Using Ethylene as a Sprout Control Agent in Stored `Russet Burbank' Potatoes

The effect of ethylene on tuber sprout growth and quality in potato (Solanum tuberosum L. `Russet Burbank') was tested in laboratory and commercial studies for 6 and 3 years, respectively, in comparison with untreated (laboratory study) and CIPC-treated tubers (laboratory and commercial studies). In both studies, ethylene was applied continuously at 166 μmol·m-3 for at least 25 weeks, beginning in early December (laboratory study) or early December to early January (commercial study). In the laboratory study, ethylene delayed the appearance of sprouts for 5 to 15 weeks, compared with untreated tubers. In the ethylene-treated tubers in both studies, sprouts appeared on many eyes but most of them remained very small (<5 mm long). Longer sprouts (>5 mm) appeared after 15 weeks but did not exceed 12 and 59 mm in the laboratory and commercial studies, respectively. Sprouts on ethylene-treated tubers were more easily detached up to 6 weeks after ethylene treatment ended, compared with untreated tubers.
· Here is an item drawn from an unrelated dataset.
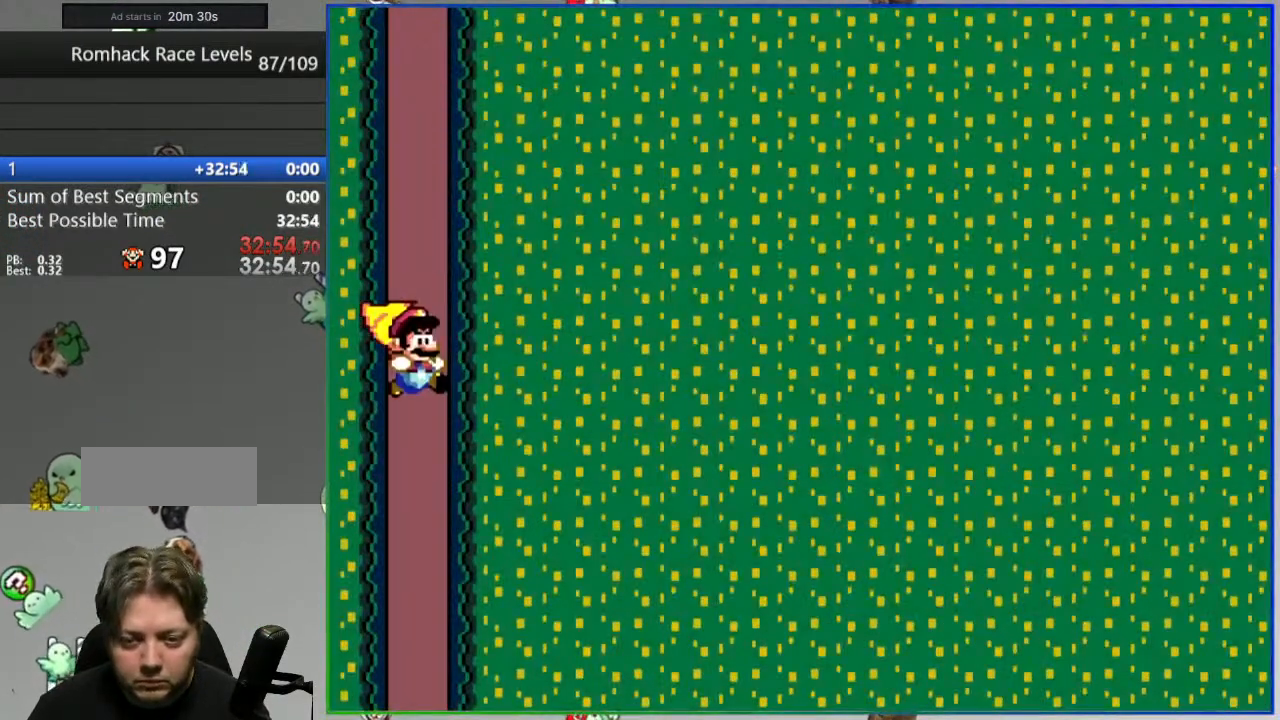
{"buttons": ["Y"], "events": [[250, "DPAD_LEFT", "up"]]}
In both studies, ethylene treatment was not associated with decay, disorder or internal sprouting problems. In both studies, the Agtron fry color [or U.S. Dept. of Agriculture (USDA) color grade] of ethylene-treated tubers was darker than CIPC-treated tubers at almost all sampling times. Continuous exposure to ethylene was an effective sprout control agent but it produced a darker fry color, compared with CIPC-treated potatoes.